Her busy work and family life has led to a sedentary lifestyle complete with fast food and pre-packaged meals that are easy to pick up after a long day's work. This lifestyle has resulted in weight gain and the diagnosis of hypertension three years ago. After regularly seeing her primary care physician to address her weight and high blood pressure, she was advised to buy healthy and fresh produce for her and her family, but because she lives in a rural area designated as a “food desert”, she has to drive over 45 minutes to a grocery store limiting her consumption of such foods.
Cassandra’s OBGYN has warned that her chronic hypertension could lead to preterm delivery along with other complications affecting her unborn baby such as preeclampsia. Although she wants to keep her baby safe and healthy, this news only increases her daily stress and she feels stretched thin.
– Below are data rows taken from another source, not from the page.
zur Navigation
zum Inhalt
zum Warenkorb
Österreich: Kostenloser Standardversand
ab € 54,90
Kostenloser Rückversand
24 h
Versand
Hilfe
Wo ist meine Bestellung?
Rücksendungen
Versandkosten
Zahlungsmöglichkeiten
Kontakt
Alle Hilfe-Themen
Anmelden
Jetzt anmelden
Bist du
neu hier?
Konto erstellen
Social Determinants of Health
Taylor is a 24-year-old Caucasian woman in her second trimester of pregnancy with her second child. Her first child was born preterm and was required to remain in neonatal care for one month after birth. She works as an hourly daycare provider while her husband travels often as a sales representative. Despite both parents being employed, they struggle to make ends meet. Working as a daycare provider, one of the perks is free childcare for her toddler, which is crucial as her family and friends live on the other side of the country.
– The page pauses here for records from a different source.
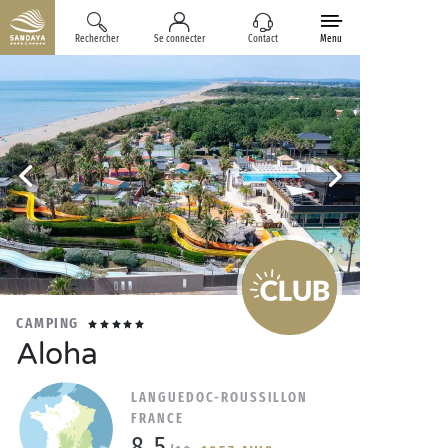
Rechercher
Se connecter
Contact
Menu
CAMPING
Aloha
LANGUEDOC-ROUSSILLON
FRANCE
8.5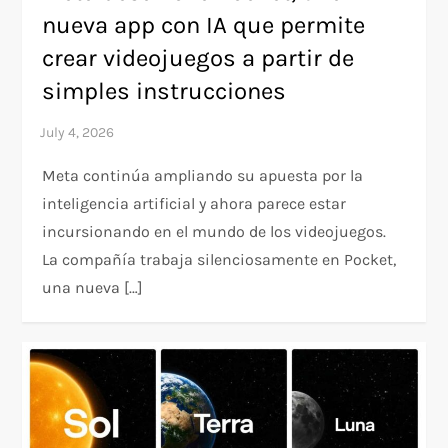
nueva app con IA que permite
crear videojuegos a partir de
simples instrucciones
Meta continúa ampliando su apuesta por la
inteligencia artificial y ahora parece estar
incursionando en el mundo de los videojuegos.
La compañía trabaja silenciosamente en Pocket,
una nueva […]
Due to her previous preterm pregnancy, her OBGYN has recommended weekly progesterone shots starting immediately which requires approval from her state's Medicaid program. With her husband traveling with their only vehicle and the inability to take off work, Taylor has already missed three appointments and is struggling to keep a consistent appointment schedule. She’s looked into public transportation, but living in a rural area has proved that to not be a viable option.
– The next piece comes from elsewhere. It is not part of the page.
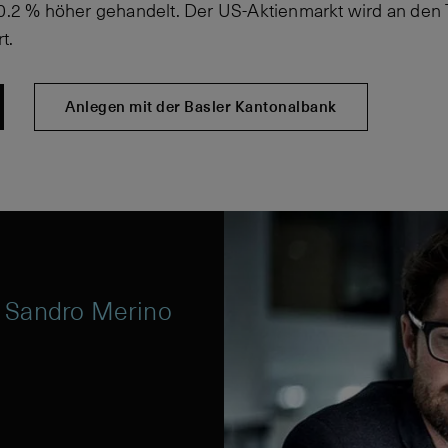
 0.2 % höher gehandelt. Der US-Aktienmarkt wird an den
t.
Anlegen mit der Basler Kantonalbank
 Sandro Merino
Taylor struggles to find a support system and wishes there was an easier way to connect with her provider on a consistent basis and receive the treatment that she needs to keep her and her baby healthy.
Jennifer, a 20 year old first time mother, gave birth to her daughter Casey six weeks ago. Due to complications during labor Casey was delivered via cesarean and has been primarily stable after birth.
Before becoming pregnant, Jennifer was starting her second year in college working towards a communications degree.
During pregnancy, Jennifer developed gestational diabetes and had to remain under close eye by her OBGYN. With the additional appointments and tests, Jennifer could no longer regularly attend her classes and with the added cost of medication to control the diabetes, she couldn’t afford to make her student loan payments.
With medical and childcare costs, Jennifer won’t be able to reenlist in school and is frantically looking for a job to make ends meet. Watching a newborn has been very taxing as a single mother, so whenever Casey is tired, she lets her sleep no matter what position she’s in.
Although Jennifer asks for her mother’s help to watch the baby as she goes out to job interviews, their schedules never seem to line up and she can’t find someone to watch Casey for even a half hour.